Este detalle es muy poco sentido por profesores que imparten clases sin comprender los niveles de vida de cada uno de los estudiantes, sin embargo este no sería el único problema, existe otros alumnos con poca concentración de clases por tener presente un dispositivo móvil.
Esto viene siendo una brecha digital que a pesar de la tecnología unos se quedan en el camino del éxito por no tener acceso a un dispositivo.
El reto de integrar la tecnología al aula de clases está en saber sacar provecho de la misma para una mayor participación del estudiante en su desarrollo profesional, es ahí donde su papel acciona para propósitos netamente educativos.
Según la pagina web “Colombiaaprende”, los docentes pueden emplear la Inteligencia Artificial en la educación para diseñar programas de estudio. Para ello, pueden utilizar software de IA que busque a través de Internet aquellos contenidos que, relacionados con una determinada temática en particular, tienen una mayor relevancia.
Madelien Cantos, estudiante de educación básica sentada en un banco y sonriendo cuenta que como futuros docentes los preparan en el aula para adaptar a los niños a este ambiente de la tecnología que en algún momento ellos también utilizarán.
La inteligencia artificial ha infundido una poción de eficiencia y retención de conocimiento en el caldero de las aulas universitarias, transformando la experiencia de aprendizaje en una joya personalizada. Cada estudiante se convierte en el destinatario de un hechizo educativo adaptado a sus necesidades, como si un mago invisible hubiera leído sus mentes y diseñado una lección a medida.
“Como estudiante universitario y dueño de un almacén de teléfonos, la tecnología no escapa de nuestra realidad es muy necesaria y más cuando se estudia”, afirmó Jorge Conforme en su local mientras le ofrecía un teléfono a un cliente.

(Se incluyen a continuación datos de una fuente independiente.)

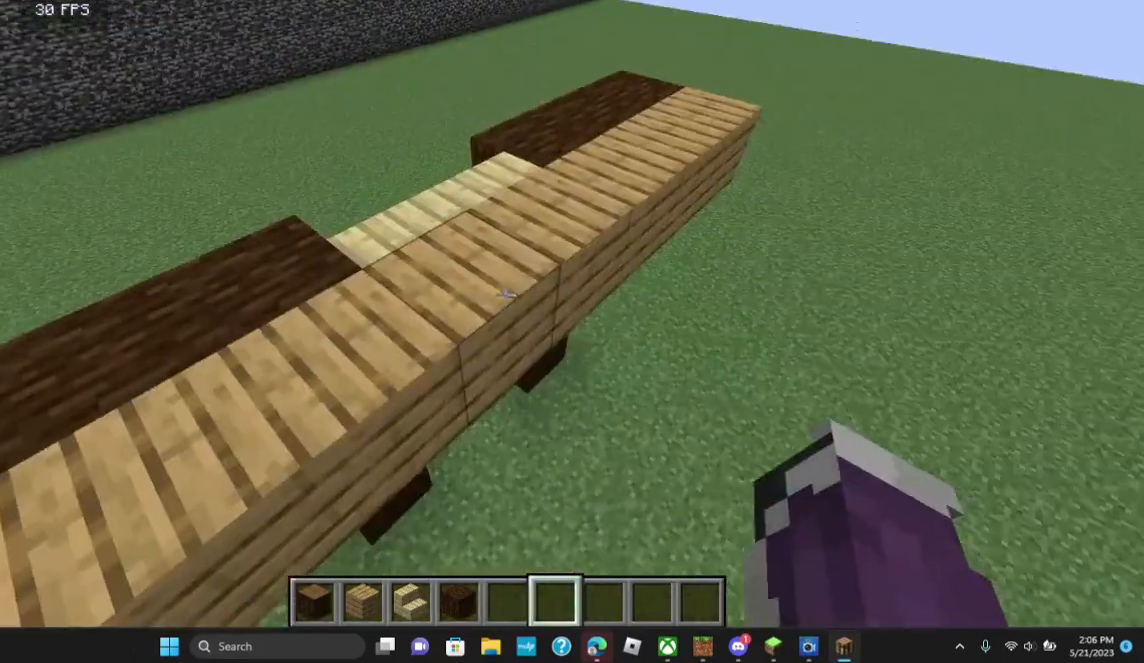
{"keys": [], "mouse": [], "events": [[100, "w", "down"], [300, "w", "up"]]}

Las universidades se han transformado en reinos donde la innovación y la exploración son el estandarte. Pero en este viaje mágico también se han presentado desafíos como sombras en el camino. Como equilibristas en un alambre tenso, la clave es encontrar el punto de equilibrio entre la magia de la tecnología y la esencia de la enseñanza tradicional.
La inteligencia artificial es la varita mágica que ha hecho posible una educación personalizada y efectiva, pero como todo mago sabe, mantener el equilibrio entre la magia y la realidad es esencial para que la historia continúe siendo un cuento de éxito.